Car Crash, Relatively

I could feel the space in between the sound and the action. There was a brief glimpse to the future. It showed us something we don’t always see—space. It was the dying light of a star from light years away. It was the laws of the universe showing themselves: what we see and what we hear are not fixed, not true. I didn’t hear the slam when it happened—I heard the ghost of it. I didn’t even see the car accident, really, just reflections from my cornea processing protons moving at the speed of light. Put that way, what is there to any of this? What is looking out from behind those eyes? Upon seeing the crushed cars together and feeling so little, a dissociation descended—a comparison between what I’d just seen in real life and what I’d seen on TV. When the sound hit, it was dull, plastic. The Foley artist did a poor job capturing the drama of the situation. Or maybe my ears were not in Dolby. Maybe it was a bad reception.

A couple people ran into the street. They were closer than I was; they would have seen and heard it all at once. The spell wasn’t broken for them. Their shouting drifted up to the hill to me like gentle whispers. Distance can turn bombast into intimacy.

There’s an instinctive pull that says I should go. That I should insert myself down there and get out my phone. We should be calling someone. Something terrible has happened. But the drivers and passengers in the cars were outside and walking around. They were angry at each other, not hurt or dead. Bystanders were on the phone. It was a scene in which I had no place. I could only be an extra body, a rubbernecking onlooker for the eventual police and ambulance to push out of the way in order to perform concussion and sobriety tests.

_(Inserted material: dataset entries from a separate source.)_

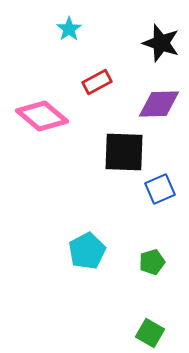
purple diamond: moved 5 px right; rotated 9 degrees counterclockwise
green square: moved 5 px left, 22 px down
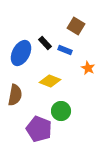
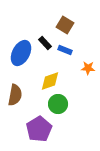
brown square: moved 11 px left, 1 px up
orange star: rotated 24 degrees counterclockwise
yellow diamond: rotated 40 degrees counterclockwise
green circle: moved 3 px left, 7 px up
purple pentagon: rotated 20 degrees clockwise
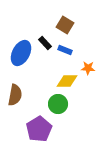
yellow diamond: moved 17 px right; rotated 20 degrees clockwise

The string of consequences that would follow would be long. Maybe one of them was drunk. Maybe the other had just gotten out of prison. Maybe one didn’t have a license. Maybe one was going to a hospital for the birth of a child while the other rushed to a dying relative. Maybe they’re each obstacles in the other’s emergency. Maybe the one who could be drunk will hit rock bottom now. Maybe he will turn things around. Maybe he ends up on the streets. Are they headed for an uncaring system that will drive them down, or do they have a support system to get them through?

I was seeing a moment of creation and destruction in several lives. A big bang that already echoed in their future, travelling in that relative space between the sight of the accident and the sound of the crash. But it wasn’t my life. I was only seeing it by chance. Would I remember it later? Was I supposed to?